## WORK TO COMPLETE:
Retype the entries below word for word, leaving out every picture.

## MATERIAL FOR THIS TASK:
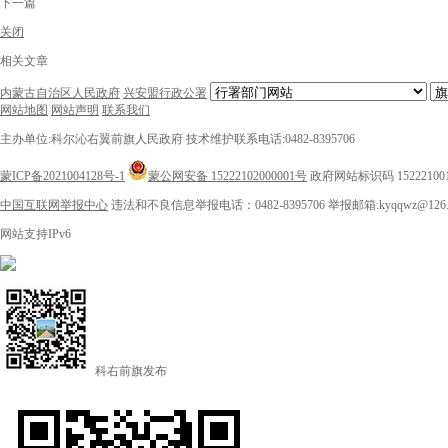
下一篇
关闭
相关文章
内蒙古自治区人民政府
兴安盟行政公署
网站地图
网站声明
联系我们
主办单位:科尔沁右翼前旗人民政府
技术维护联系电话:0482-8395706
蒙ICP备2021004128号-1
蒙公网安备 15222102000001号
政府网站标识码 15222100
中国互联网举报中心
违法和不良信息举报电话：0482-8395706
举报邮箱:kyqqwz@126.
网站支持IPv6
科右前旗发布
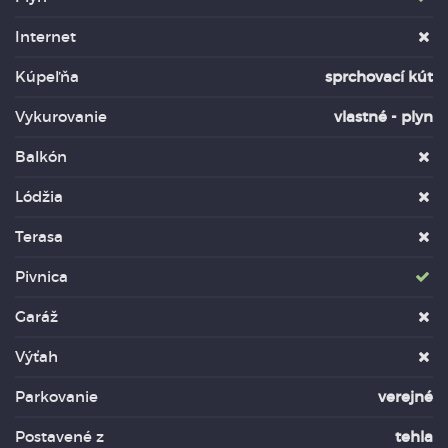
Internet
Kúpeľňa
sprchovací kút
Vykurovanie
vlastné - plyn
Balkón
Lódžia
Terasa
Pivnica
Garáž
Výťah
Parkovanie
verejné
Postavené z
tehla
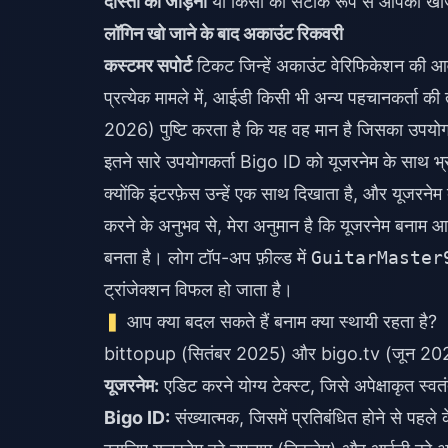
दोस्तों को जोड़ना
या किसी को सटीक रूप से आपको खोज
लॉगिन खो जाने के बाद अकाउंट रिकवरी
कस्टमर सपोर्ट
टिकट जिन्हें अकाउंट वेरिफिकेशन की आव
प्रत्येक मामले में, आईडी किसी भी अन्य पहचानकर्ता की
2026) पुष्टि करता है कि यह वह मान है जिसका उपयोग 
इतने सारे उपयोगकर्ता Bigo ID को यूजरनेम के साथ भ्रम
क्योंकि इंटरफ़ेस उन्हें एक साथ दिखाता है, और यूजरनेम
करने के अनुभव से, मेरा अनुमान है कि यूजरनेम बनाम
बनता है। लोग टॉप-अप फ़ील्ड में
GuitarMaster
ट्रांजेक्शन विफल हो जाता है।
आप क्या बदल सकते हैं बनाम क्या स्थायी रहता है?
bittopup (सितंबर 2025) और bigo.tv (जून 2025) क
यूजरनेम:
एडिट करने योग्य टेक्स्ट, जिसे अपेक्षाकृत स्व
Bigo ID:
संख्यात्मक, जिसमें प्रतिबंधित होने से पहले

## SOLVED EXERCISE:
下一篇
关闭
相关文章
内蒙古自治区人民政府
兴安盟行政公署
网站地图
网站声明
联系我们
主办单位:科尔沁右翼前旗人民政府
技术维护联系电话:0482-8395706
蒙ICP备2021004128号-1
蒙公网安备 15222102000001号
政府网站标识码 15222100
中国互联网举报中心
违法和不良信息举报电话：0482-8395706
举报邮箱:kyqqwz@126.
网站支持IPv6
科右前旗发布
Internet
Kúpeľňa
sprchovací kút
Vykurovanie
vlastné - plyn
Balkón
Lódžia
Terasa
Pivnica
Garáž
Výťah
Parkovanie
verejné
Postavené z
tehla
दोस्तों को जोड़ना
या किसी को सटीक रूप से आपको खोज
लॉगिन खो जाने के बाद अकाउंट रिकवरी
कस्टमर सपोर्ट
टिकट जिन्हें अकाउंट वेरिफिकेशन की आव
प्रत्येक मामले में, आईडी किसी भी अन्य पहचानकर्ता की
2026) पुष्टि करता है कि यह वह मान है जिसका उपयोग 
इतने सारे उपयोगकर्ता Bigo ID को यूजरनेम के साथ भ्रम
क्योंकि इंटरफ़ेस उन्हें एक साथ दिखाता है, और यूजरनेम
करने के अनुभव से, मेरा अनुमान है कि यूजरनेम बनाम
बनता है। लोग टॉप-अप फ़ील्ड में
GuitarMaster
ट्रांजेक्शन विफल हो जाता है।
आप क्या बदल सकते हैं बनाम क्या स्थायी रहता है?
bittopup (सितंबर 2025) और bigo.tv (जून 2025) क
यूजरनेम:
एडिट करने योग्य टेक्स्ट, जिसे अपेक्षाकृत स्व
Bigo ID:
संख्यात्मक, जिसमें प्रतिबंधित होने से पहले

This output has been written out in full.